(Dataset records)
###

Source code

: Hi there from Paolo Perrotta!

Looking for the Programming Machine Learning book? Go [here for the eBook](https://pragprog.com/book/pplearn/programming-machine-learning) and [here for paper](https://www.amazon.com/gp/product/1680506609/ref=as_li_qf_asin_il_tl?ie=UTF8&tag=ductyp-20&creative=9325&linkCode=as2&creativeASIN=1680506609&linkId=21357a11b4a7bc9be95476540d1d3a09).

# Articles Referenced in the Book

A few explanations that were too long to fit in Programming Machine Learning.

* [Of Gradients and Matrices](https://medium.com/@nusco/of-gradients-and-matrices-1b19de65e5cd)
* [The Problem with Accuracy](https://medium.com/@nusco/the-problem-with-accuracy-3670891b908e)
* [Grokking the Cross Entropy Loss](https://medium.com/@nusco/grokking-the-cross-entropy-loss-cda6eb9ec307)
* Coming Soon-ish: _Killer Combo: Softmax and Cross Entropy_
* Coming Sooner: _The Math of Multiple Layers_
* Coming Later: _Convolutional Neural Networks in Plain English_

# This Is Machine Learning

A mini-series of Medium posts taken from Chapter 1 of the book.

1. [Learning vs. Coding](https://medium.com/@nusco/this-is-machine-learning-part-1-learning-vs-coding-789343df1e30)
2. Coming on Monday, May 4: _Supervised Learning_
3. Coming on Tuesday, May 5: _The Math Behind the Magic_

###

Copy every line of the data above, keeping each character unchanged.

#### Task result:
Source code

: Hi there from Paolo Perrotta!

Looking for the Programming Machine Learning book? Go [here for the eBook](https://pragprog.com/book/pplearn/programming-machine-learning) and [here for paper](https://www.amazon.com/gp/product/1680506609/ref=as_li_qf_asin_il_tl?ie=UTF8&tag=ductyp-20&creative=9325&linkCode=as2&creativeASIN=1680506609&linkId=21357a11b4a7bc9be95476540d1d3a09).

# Articles Referenced in the Book

A few explanations that were too long to fit in Programming Machine Learning.

* [Of Gradients and Matrices](https://medium.com/@nusco/of-gradients-and-matrices-1b19de65e5cd)
* [The Problem with Accuracy](https://medium.com/@nusco/the-problem-with-accuracy-3670891b908e)
* [Grokking the Cross Entropy Loss](https://medium.com/@nusco/grokking-the-cross-entropy-loss-cda6eb9ec307)
* Coming Soon-ish: _Killer Combo: Softmax and Cross Entropy_
* Coming Sooner: _The Math of Multiple Layers_
* Coming Later: _Convolutional Neural Networks in Plain English_

# This Is Machine Learning

A mini-series of Medium posts taken from Chapter 1 of the book.

1. [Learning vs. Coding](https://medium.com/@nusco/this-is-machine-learning-part-1-learning-vs-coding-789343df1e30)
2. Coming on Monday, May 4: _Supervised Learning_
3. Coming on Tuesday, May 5: _The Math Behind the Magic_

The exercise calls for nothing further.